Creo no exagerar al afirmar que todo etnocentrismo es supremacista, por cuanto coloca lo propio por encima de los demás. Sin duda, caben grados e intensidades diferentes, pero ese talante se halla siempre presente.
En el caso de las religiones, se expresa en la afirmación de que la propia es “la única verdadera”, con lo cual se está descalificando y degradando automáticamente a todas las demás. Desde esa perspectiva, se tilda de herejes a los discrepantes y se asumen actitudes victimistas cuando quienes se creen en posesión de la verdad se sienten criticados.

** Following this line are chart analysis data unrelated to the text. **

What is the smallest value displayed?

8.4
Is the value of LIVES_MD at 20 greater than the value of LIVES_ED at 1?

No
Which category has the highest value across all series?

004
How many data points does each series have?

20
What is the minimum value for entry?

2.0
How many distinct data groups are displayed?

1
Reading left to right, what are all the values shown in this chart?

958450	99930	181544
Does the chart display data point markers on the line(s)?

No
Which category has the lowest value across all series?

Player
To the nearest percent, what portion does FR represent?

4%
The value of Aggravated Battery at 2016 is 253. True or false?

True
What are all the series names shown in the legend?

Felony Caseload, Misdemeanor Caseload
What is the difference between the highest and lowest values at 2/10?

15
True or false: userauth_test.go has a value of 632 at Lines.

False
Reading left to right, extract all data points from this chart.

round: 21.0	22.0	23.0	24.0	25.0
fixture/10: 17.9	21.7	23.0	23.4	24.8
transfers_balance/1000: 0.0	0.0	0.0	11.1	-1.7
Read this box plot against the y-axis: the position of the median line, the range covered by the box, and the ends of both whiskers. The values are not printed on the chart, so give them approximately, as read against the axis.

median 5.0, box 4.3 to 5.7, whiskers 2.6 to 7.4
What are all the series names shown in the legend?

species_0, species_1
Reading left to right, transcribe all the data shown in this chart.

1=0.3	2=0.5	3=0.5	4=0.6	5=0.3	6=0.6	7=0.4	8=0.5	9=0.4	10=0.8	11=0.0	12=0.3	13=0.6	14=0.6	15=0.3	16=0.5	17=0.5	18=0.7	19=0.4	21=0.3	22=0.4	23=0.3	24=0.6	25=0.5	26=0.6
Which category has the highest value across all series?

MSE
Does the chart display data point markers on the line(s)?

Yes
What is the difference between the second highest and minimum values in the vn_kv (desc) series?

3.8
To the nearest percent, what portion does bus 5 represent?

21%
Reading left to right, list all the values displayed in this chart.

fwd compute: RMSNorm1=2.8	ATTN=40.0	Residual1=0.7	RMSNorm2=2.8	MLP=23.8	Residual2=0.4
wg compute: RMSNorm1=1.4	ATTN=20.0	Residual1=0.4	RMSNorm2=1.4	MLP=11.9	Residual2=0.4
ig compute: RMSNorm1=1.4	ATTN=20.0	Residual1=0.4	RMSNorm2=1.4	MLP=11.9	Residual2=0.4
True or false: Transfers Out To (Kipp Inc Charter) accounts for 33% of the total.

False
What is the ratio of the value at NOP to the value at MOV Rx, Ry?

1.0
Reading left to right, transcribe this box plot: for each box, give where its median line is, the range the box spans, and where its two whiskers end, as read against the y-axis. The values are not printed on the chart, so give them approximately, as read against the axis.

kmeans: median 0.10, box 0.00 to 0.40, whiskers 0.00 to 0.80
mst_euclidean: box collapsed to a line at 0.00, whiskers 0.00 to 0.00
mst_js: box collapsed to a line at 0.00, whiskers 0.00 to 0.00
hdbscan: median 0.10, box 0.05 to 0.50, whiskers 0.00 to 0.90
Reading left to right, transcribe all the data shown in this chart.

En el caso de los nacionalismos radicalizados o patriotismos trasnochados, se mantiene permanente la idea de algún tipo de “superioridad” sobre otros pueblos. Se estigmatiza con descalificaciones a quienes no lo reconocen y se recurre al victimismo con el que se tiende a justificar todo. ¿No se encuadraría aquí, tanto el triunfo de Trump con su “America first”, como el resultado del Brexit o cierta propaganda del nacionalismo, sea catalanista o españolista, que incluye mensajes explícitos de desprecio hacia el que no es de los “nuestros”?
La pretendida “superioridad” (moral) da lugar a un tipo de discurso que, con frecuencia, no solo constituye un insulto a la inteligencia, sino un atropello de la verdad de los hechos. Visto desde fuera, resulta patético; sin embargo, como suele ocurrir en el trastorno narcisista, queda oculto al propio interesado.
David Foster Wallace describió esta trampa con lucidez: “El problema de los dogmáticos [de aquellos que, en cualquier campo, absolutizan su creencia confundiéndola con “la verdad”] es la certidumbre ciega, una mente cerrada que equivale a un aprisionamiento tan absoluto donde el mismo prisionero ignora que está encerrado”.
El narcisismo es contagioso, tal vez porque despierta al pequeño narcisista que todos llevamos dentro. Pero, como acabo de decir, se trata de un rasgo que se suele ocultar a los ojos de quien lo padece. Con todo, desde un mínimo de distancia, no es difícil advertir cómo, detrás de proclamas solemnes y de afirmaciones rimbombantes, hay una personalidad narcisista que no ve más allá de sus propios intereses (si bien, previamente, los ha identificado con los de “su” pueblo, “su” iglesia o “su” partido).
El supremacismo, en cualquiera de sus manifestaciones, es la expresión cumbre del narcisismo y revela, de manera nítida, lo que es el funcionamiento egoico. Es el ego quien ha tomado el mando: desde él se hacen las lecturas de la realidad –de ahí que suelan resultar tan dolorosamente deformadas y tan alejadas de la unidad- y de él nacen también los comportamientos y las conductas que generan enfrentamiento y fractura, hasta extremos insoportables, en particular cuando son igualmente egoicas las dos partes en conflicto.
Donde hay identificación con el ego –que se plasmará siempre en narcisismo (religioso, político, cultural…)–, habrá confusión y sufrimiento. Todas las tradiciones sapienciales, de todo tiempo y latitud, han mostrado que la liberación viene de la mano de la comprensión de quienes realmente somos. Son ellas las que han advertido que la causa de todo el mal que nos hacemos y hacemos a otros nace de la ignorancia, entendida como inconsciencia acerca de nuestra verdadera identidad. El problema original del narcisismo es la ignorancia –que se traduce rápidamente en ceguera–: ha quedado amarrado en un nivel egoico de consciencia y, con ello, en un estado hipnótico, que le lleva a tomar como real la perspectiva limitada que ese mismo nivel permite ver. Y como de cualquier otro problema, no será posible salir de él nada más que gracias a la comprensión de lo que realmente somos.